Caças dos EUA invadem espaço aéreo venezuelano sobre águas do Golfo
Aviões de combate sobrevoaram a 160 quilômetros do Lago Maracaibo, segunda cidade mais populosa da Venezuela e sede de uma das principais bases militares do país
Dois caças F-18 dos Estados Unidos sobrevoaram o Golfo da Venezuela e permaneceram na região por cerca de 40 minutos, conforme o Flightradar24, um site dedicado a rastreamento de voos. Registrada na terça-feira (09/12), a incursão sobre o espaço aéreo venezuelano ocorre em meio à escalada de tensões entre os governos de Donald Trump e de Nicolás Maduro, com ameaças diárias que partem da Casa Branca contra o país caribenho.

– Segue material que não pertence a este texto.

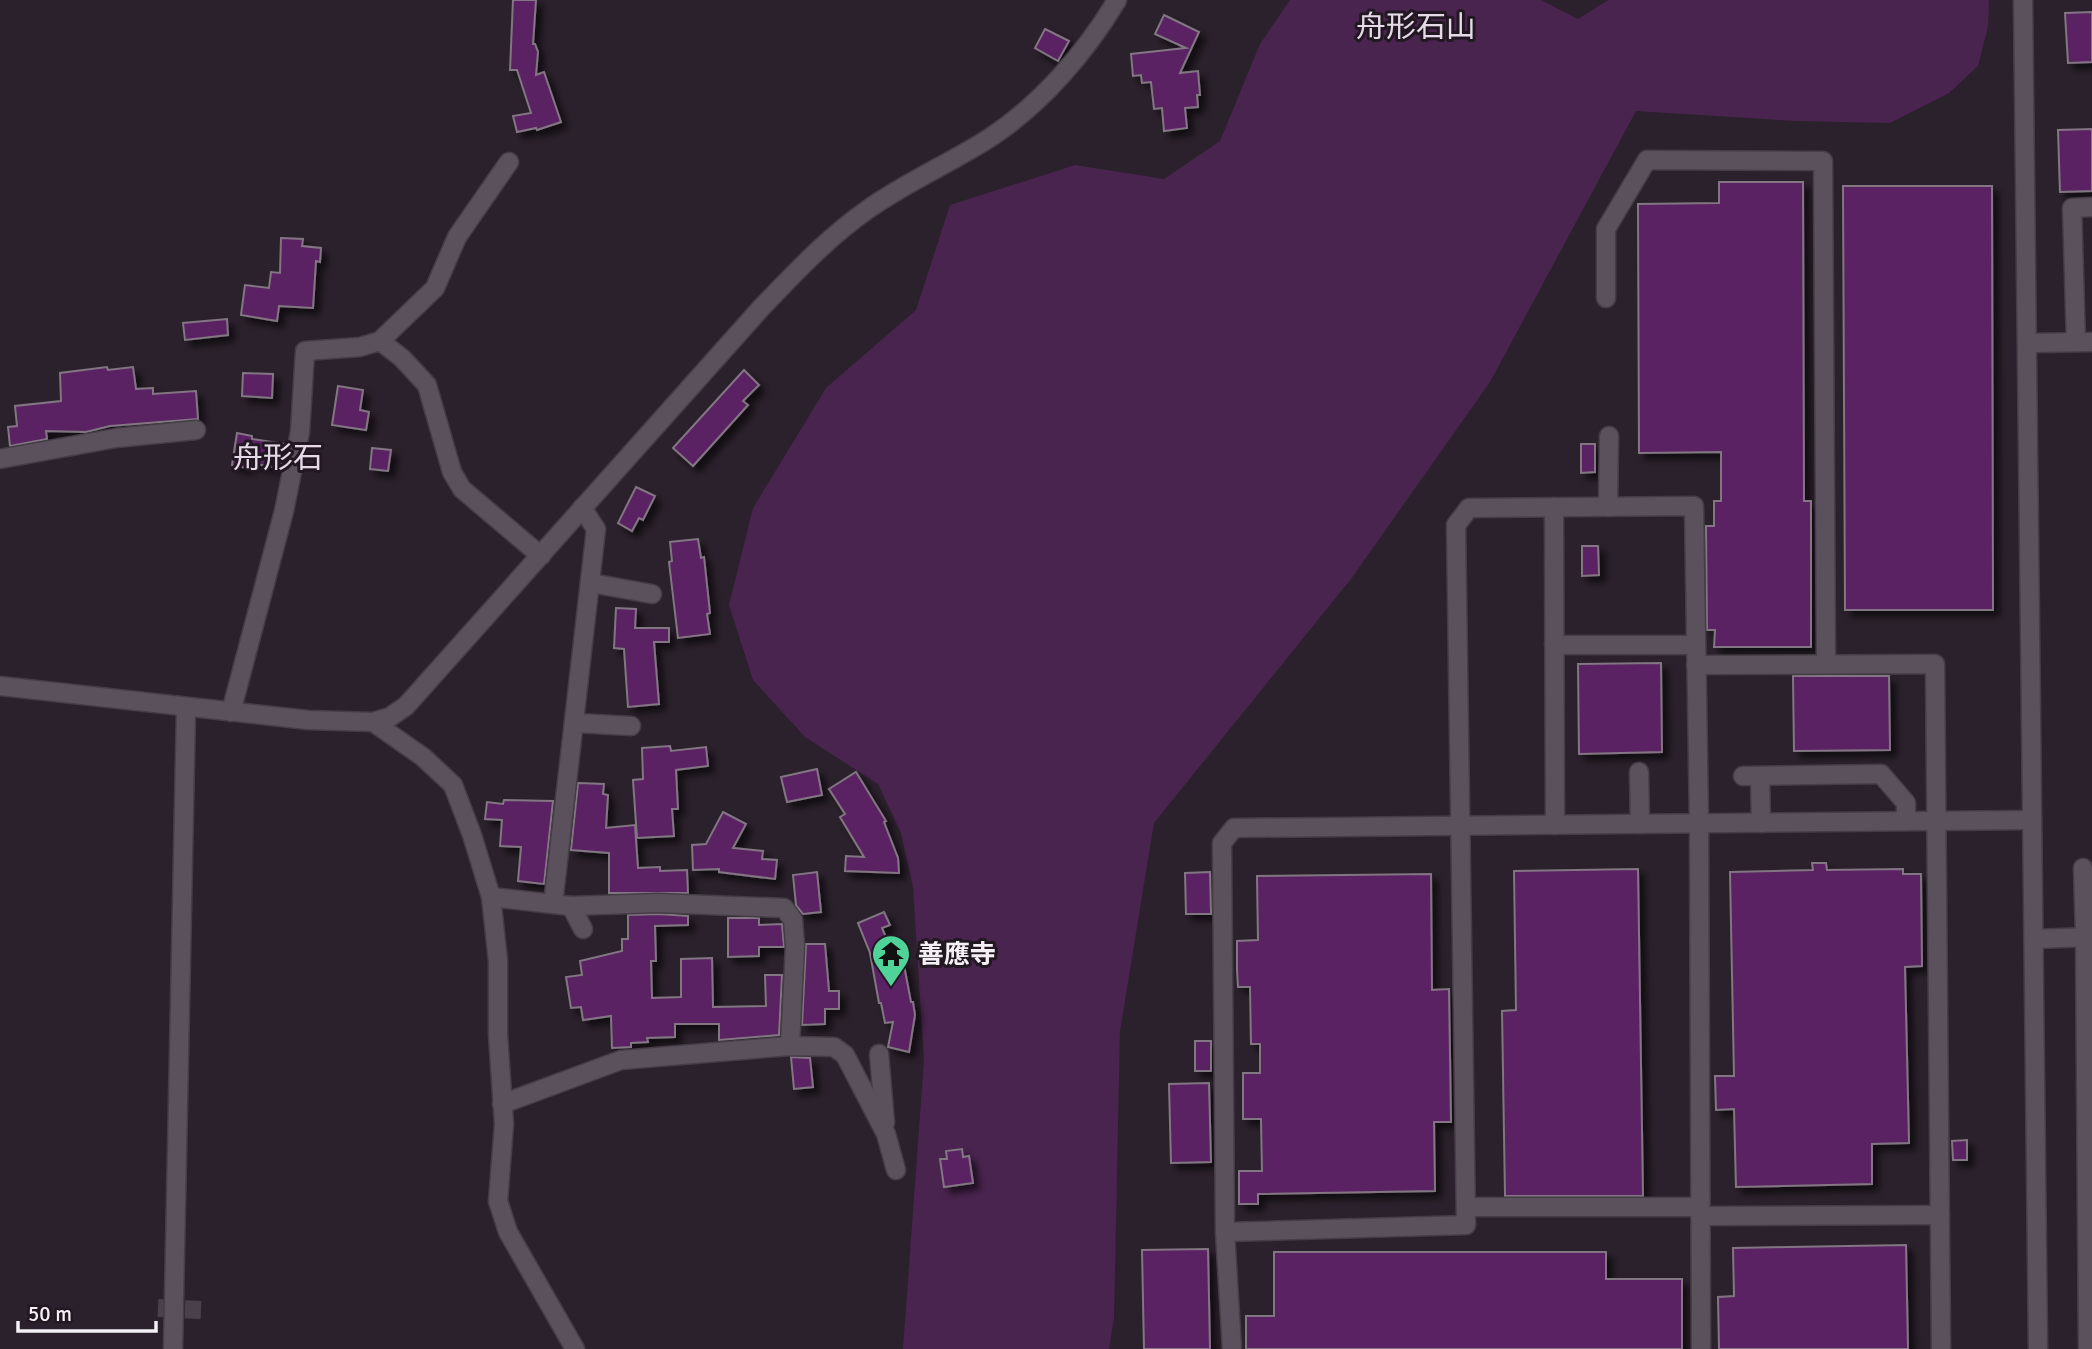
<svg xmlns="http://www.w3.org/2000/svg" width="2092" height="1349" viewBox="0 0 2092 1349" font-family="Signika,'Noto Sans JP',sans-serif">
	<defs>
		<filter id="shadow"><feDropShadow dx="6" dy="6" stdDeviation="3.5" flood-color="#0009"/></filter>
	</defs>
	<rect width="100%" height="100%" fill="#2b212c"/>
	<path fill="#49244e" d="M1290,0H1541L1578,19L1608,0H1989L1988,27L1978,66L1949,93L1890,123L1795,121L1636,111L1490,382L1351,579L1154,823L1120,1031L1114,1318L1109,1349H903L924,1060L913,888L901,833L878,784L805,737L753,680L729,605L753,508L826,388L916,310L950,205L1075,165L1164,179L1220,141L1260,44Z"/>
	<g fill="#5a2062" stroke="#817682" stroke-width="2" filter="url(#shadow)">
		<path d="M513,0H536L533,44H535L538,52L536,75L544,72L561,122L537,130L536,128L517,132L513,116L531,113L517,70H510Z"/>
		<path d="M2092,12V62L2068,63L2065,13Z"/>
		<path d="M1164,15L1199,32L1180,73L1198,71L1200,95H1197L1198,107L1185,108L1187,128L1164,131L1162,108L1154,109L1151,82L1142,83L1141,75L1133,76L1131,54L1186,48L1155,34Z"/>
		<path d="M1045,29L1069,41L1058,61L1035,48Z"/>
		<path d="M2092,129V191L2060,192L2058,130Z"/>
		<path d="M1719,182H1803L1804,501H1811V647H1714L1715,630H1707L1706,526H1714V501H1721V452L1639,453L1638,204L1719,203Z"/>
		<path d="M1843,186H1992L1993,610H1845Z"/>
		<path d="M281,238L303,239L302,246L321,248L320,262L316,261L313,308L279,306L277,321L241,315L245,285L269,288L271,272L280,273Z"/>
		<path d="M227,319L228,335L185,340L183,323Z"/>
		<path d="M107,367L108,370L133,367L136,389L153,388V394L196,391L198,419L110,426L86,432L46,431L47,439L10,446L8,427L17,426L15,406L61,401L60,373Z"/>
		<path d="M744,370L759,385L743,401L748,405L693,466L673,448Z"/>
		<path d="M243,373L273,374L272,398L242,396Z"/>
		<path d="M338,386L363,390L360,410L369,412L366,430L332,425Z"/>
		<path d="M237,433L252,436V439L286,444L281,468L248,463L247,468L232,465Z"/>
		<path d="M1581,444H1595V472L1581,473Z"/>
		<path d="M372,448L391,450L388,471L370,469Z"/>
		<path d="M636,487L655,496L643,520L639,518L632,531L618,523Z"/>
		<path d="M698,539L701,558L704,557L710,613L707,614L710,634L678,638L669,562L672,561L670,542Z"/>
		<path d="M1582,546H1598L1599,575L1582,576Z"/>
		<path d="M616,608L636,609L635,628H669V642H654L659,704L628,707L624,649L614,648Z"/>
		<path d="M1661,663L1662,752L1579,754L1578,664Z"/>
		<path d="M1793,676H1889L1890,750L1794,751Z"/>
		<path d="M670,746L671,751L706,747L708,766L676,770L678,809H672L674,836L637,838L633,780L643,779L642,748Z"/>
		<path d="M817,769L822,795L787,802L781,777Z"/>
		<path d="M856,772L886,821L884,822L898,858L899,873L845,871L846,856L864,857L840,817L845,814L829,789Z"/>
		<path d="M578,783L604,784L603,794L608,795L606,828L635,825L638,868L660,867V871L687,870L688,893H609V853L571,850Z"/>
		<path d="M504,800L553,801L544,884L518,881L521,847L500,846L502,820L485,819L487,802L503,804Z"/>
		<path d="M723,812L746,824L733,848L763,851L762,859L777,860L775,879L719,872V869L693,870L692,845L706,844Z"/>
		<path d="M1812,863H1826L1827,870L1903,869V874H1921L1922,966L1905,967L1909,1143L1872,1144V1184L1736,1187L1734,1109L1716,1110L1715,1076H1734L1730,872L1813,870Z"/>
		<path d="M1638,869L1643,1196H1505L1502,1011L1516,1010L1514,871Z"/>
		<path d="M817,872L821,912L803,914L796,905L793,875Z"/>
		<path d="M1210,872L1211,914H1186L1185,873Z"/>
		<path d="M1431,874L1432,990L1449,989L1451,1122H1434L1435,1191L1258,1194V1204H1239V1171H1262L1261,1119H1243V1073H1260V1044H1251L1250,987H1238L1237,970V941L1258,940L1257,876Z"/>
		<path d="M884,912L890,925L882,928L896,961L903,960L911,1002H913L915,1015L909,1052L888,1047L893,1022L885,1023L881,1003H879L870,953L858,923Z"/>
		<path d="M658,914L688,916V925L655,926L656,961H651L652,998L681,997V959L712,958L713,1007L766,1006L765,975H782L779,1035L719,1040V1024H675V1037L647,1038L648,1042L631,1043V1047L612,1048L611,1016L583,1020L581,1007L571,1008L566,977L582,975L580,961L622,951V939H628V915Z"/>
		<path d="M728,918H759V925L782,924L784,947H759V956L728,957Z"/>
		<path d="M806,944H825L829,991H839V1009H825V1024L802,1025Z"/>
		<rect x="1195" y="1041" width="16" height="30"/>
		<path d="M791,1057L810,1058L813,1087L794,1089Z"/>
		<path d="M1209,1083L1211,1162L1171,1163L1169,1084Z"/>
		<path d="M1967,1140V1160H1953L1952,1141Z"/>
		<path d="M962,1149L963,1157L969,1156L973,1183L944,1187L940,1159H947L946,1151Z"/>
		<path d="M1906,1245L1908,1349H1719L1718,1297L1734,1296L1733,1248Z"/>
		<path d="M1208,1249L1210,1349H1144L1142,1250Z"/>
		<path d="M1274,1252H1606V1279H1682V1349H1246V1316H1274Z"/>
	</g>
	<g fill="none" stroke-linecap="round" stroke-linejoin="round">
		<path stroke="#49404a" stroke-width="18" stroke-dasharray="18 9" stroke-linecap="butt" d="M158,1308L201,1310"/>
		<defs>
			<g id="minor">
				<path d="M2023,0L2038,1349"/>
				<path d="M1606,298V229L1647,160L1823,161L1826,664"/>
				<path d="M380,341L402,358L427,385L452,472L462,489L541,556"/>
				<path d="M2076,342L2072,208L2092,207"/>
				<path d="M2027,343L2092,342"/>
				<path d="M0,459L116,438L196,430"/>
				<path d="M1554,507L1555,825"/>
				<path d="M1608,507L1609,436"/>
				<path d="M591,583L652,594"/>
				<path d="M1554,645H1696"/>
				<path d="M1696,665L1935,664L1941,1349"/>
				<path d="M0,686L308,720L373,722L390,717L406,706L761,308C795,273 827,238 867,210C906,182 951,163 991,137C1042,103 1086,52 1117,0"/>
				<path d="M231,712L284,511L300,432L305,351L360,347L380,341L435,288L457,237L509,162"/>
				<path d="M373,722L423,757L453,785L472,835L491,897L498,961V1035L504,1124L498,1201L508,1232L575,1349"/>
				<path d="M576,723L631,726"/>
				<path d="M1639,772L1640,824"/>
				<path d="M1743,776L1881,774L1906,803V821"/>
				<path d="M1760,776L1761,823"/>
				<path d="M2083,868L2085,937L2088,1349"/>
				<path d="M491,897L571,906L658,903L784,908L793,920L795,945L790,1046"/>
				<path d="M553,904L596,529L582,508"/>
				<path d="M571,906L583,929"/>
				<path d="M2034,939L2092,937"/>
				<path d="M879,1054L885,1123"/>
				<path d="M502,1104L621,1060L790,1046L834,1047L845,1055L886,1134L896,1170"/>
				<path d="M1466,1207H1700"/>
				<path d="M1700,1216L1940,1215"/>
				<path d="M1225,1232L1466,1225L1456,525L1469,508L1694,506L1699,823L1701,1349"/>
				<path d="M173,1349L186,708"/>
				<path d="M1232,1349L1225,1232L1222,843L1234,828L2032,820"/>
			</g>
		</defs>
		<use href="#minor" stroke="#453d46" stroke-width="21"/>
		<use href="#minor" stroke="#5b515d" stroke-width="18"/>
	</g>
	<defs>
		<symbol id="temple-pin" viewBox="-11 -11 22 30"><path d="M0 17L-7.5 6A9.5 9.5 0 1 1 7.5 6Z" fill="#4fd399" stroke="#211822"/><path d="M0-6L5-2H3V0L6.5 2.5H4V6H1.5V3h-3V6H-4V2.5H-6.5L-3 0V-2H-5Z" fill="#111"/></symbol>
	</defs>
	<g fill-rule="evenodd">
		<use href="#temple-pin" x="869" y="932" width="44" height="60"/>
	</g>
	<g text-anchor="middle" stroke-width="6" stroke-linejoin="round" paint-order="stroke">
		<g font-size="26" font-weight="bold" fill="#f5eff6" stroke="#211822" text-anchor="start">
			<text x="918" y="963">善應寺</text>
		</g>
		<g font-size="30" fill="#e7dae8" stroke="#211822">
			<text x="1416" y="37">舟形石山</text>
			<text x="278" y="468">舟形石</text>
		</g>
	</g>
	<path d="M18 1321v10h138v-10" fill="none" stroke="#f5eff6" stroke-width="3.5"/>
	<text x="28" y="1321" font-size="21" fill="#f5eff6" stroke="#211822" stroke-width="5" paint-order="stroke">50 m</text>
</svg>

De acordo com as informações, a invasão ocorreu por volta do meio-dia pelo horário local, em águas a cerca de 160 quilômetros a nordeste do Lago Maracaibo, a segunda cidade mais populosa da Venezuela e sede da Base Aérea Rafael Urdaneta, uma das principais bases militares do oeste do país. Ainda segundo o relatório, o par de aviões desenhava uma figura em forma de laço sobre o golfo em uma altitude de cerca de 7.620 metros.

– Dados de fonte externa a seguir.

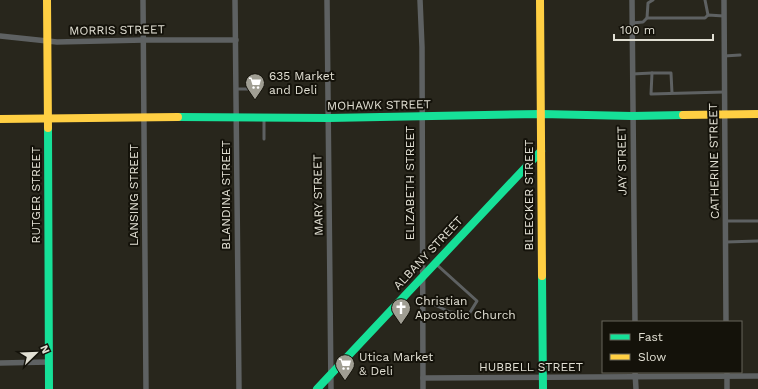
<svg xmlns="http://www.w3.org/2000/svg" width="758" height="389" font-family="'Work Sans',sans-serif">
	<rect width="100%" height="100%" fill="#28261c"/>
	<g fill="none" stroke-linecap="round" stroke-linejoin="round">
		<g stroke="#5e6162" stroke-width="3">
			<path d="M705 0 708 15"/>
			<path d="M647 18 648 3 653 0"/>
			<path d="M632 23 643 22 647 18H705L708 15 724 16"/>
			<path d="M724 56 740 55"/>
			<path d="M632 74 652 73"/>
			<path d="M236 89H250L263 85"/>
			<path d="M672 93 671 73H652L651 94 724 92"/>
			<path d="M264 139V118"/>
			<path d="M725 221H758"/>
			<path d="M726 242 758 241"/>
			<path d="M422 299 450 312 469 314 477 301 436 264"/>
		</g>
		<g stroke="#5e6162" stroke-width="5.5">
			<path d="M143 0 146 389"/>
			<path d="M235 0 239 389"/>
			<path d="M327 0 331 389"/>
			<path d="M420 0 422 47 423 389"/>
			<path d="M632 0 635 322"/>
			<path d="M724 0 726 322"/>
			<path d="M0 36 57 42 144 40H236"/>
			<path d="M0 363 49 362"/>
			<path d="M635 372 636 389"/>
			<path d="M727 372V389"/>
			<path d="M423 378 758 376"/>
		</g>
		<g stroke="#16e098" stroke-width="8">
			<path d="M178 117 329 118 541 114 632 116 683 115"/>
			<path d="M48 128 49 389"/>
			<path d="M542 276 543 389"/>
			<path d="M317 389 541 151"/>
		</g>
		<g stroke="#ffcf43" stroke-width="8">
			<path d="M47 0 48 128"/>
			<path d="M540 0 542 276"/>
			<path d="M683 115 758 114"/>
			<path d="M0 119 178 117"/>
		</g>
	</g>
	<defs>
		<symbol id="supermarket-pin" viewBox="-11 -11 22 30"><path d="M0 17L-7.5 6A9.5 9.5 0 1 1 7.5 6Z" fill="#a09e93" stroke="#14120a"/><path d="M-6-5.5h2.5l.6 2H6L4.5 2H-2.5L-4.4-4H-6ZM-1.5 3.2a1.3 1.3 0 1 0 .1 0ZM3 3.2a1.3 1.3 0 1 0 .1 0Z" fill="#fff"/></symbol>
		<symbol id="church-pin" viewBox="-11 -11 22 30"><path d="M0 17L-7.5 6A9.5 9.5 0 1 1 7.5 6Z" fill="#a09e93" stroke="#14120a"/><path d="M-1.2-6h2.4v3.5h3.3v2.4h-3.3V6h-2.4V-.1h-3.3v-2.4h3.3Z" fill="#fff"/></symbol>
	</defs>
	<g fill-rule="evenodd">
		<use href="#supermarket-pin" x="244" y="72" width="22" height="30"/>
		<use href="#church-pin" x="390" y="297" width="22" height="30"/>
		<use href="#supermarket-pin" x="334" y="353" width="22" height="30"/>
	</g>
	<g text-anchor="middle" stroke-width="4" stroke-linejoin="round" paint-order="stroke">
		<g font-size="12" fill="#e1dfd3" stroke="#14120a">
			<text transform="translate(117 30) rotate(-1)" y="4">MORRIS STREET</text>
			<text transform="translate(379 105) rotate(-1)" y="4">MOHAWK STREET</text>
			<text transform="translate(622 161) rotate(-91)" y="4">JAY STREET</text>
			<text transform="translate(714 161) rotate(-91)" y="4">CATHERINE STREET</text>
			<text transform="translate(410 183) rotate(-90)" y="4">ELIZABETH STREET</text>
			<text transform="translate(36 195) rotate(-90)" y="4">RUTGER STREET</text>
			<text transform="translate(134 195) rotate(-90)" y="4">LANSING STREET</text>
			<text transform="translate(226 195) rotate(-90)" y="4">BLANDINA STREET</text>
			<text transform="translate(318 195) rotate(-91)" y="4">MARY STREET</text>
			<text transform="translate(529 195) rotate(-90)" y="4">BLEECKER STREET</text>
			<text transform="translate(428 253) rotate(-47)" y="4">ALBANY STREET</text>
			<text x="531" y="371">HUBBELL STREET</text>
		</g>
		<g font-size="12" fill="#e1dfd3" stroke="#14120a" text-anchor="start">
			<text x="269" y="80">635 Market<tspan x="269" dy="14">and Deli</tspan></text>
			<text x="415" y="305">Christian<tspan x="415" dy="14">Apostolic Church</tspan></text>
			<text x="359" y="361">Utica Market<tspan x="359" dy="14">&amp; Deli</tspan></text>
		</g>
	</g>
	<rect x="602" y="321" width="140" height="52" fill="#14120a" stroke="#66645a"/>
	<rect x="610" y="334" width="20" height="6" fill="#16e098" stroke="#66645a"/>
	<text x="638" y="341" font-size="12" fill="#e1dfd3">Fast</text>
	<rect x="610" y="354" width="20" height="6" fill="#ffcf43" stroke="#66645a"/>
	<text x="638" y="361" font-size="12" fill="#e1dfd3">Slow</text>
	<g transform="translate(36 353) rotate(67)" stroke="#14120a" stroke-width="3" paint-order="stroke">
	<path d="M0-3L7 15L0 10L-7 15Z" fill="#e1dfd3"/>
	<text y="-6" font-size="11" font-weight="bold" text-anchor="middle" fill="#e1dfd3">N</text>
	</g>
	<path d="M614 34v6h99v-6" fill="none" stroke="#e1dfd3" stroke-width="2"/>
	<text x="620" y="34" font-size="12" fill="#e1dfd3" stroke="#14120a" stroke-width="3" paint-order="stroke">100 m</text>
</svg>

Anteriormente, o exército dos Estados Unidos enviou bombardeiros B-52 Stratofortress e B-1 Lancer, mas estes chegaram até a costa da Venezuela. Ou seja, a operação mais recente comportada pelos caças F-18 se consolidou como a que chegou mais próximo do território soberano do país caribenho.
O jornal espanhol El País descreve que “as duas aeronaves fizeram várias viagens antes de seguir para um ponto próximo a Aruba, onde o porta-aviões norte-americano Gerald Ford, o maior e mais moderno do mundo, poderia ser atracado”, sendo que o local conta com aeronaves F-18 entre sua tripulação. “O Ford está na área desde o mês passado para reforçar o grande destacamento naval que os Estados Unidos mantêm no Caribe desde agosto e que inclui cerca de 15.000 soldados”, acrescenta.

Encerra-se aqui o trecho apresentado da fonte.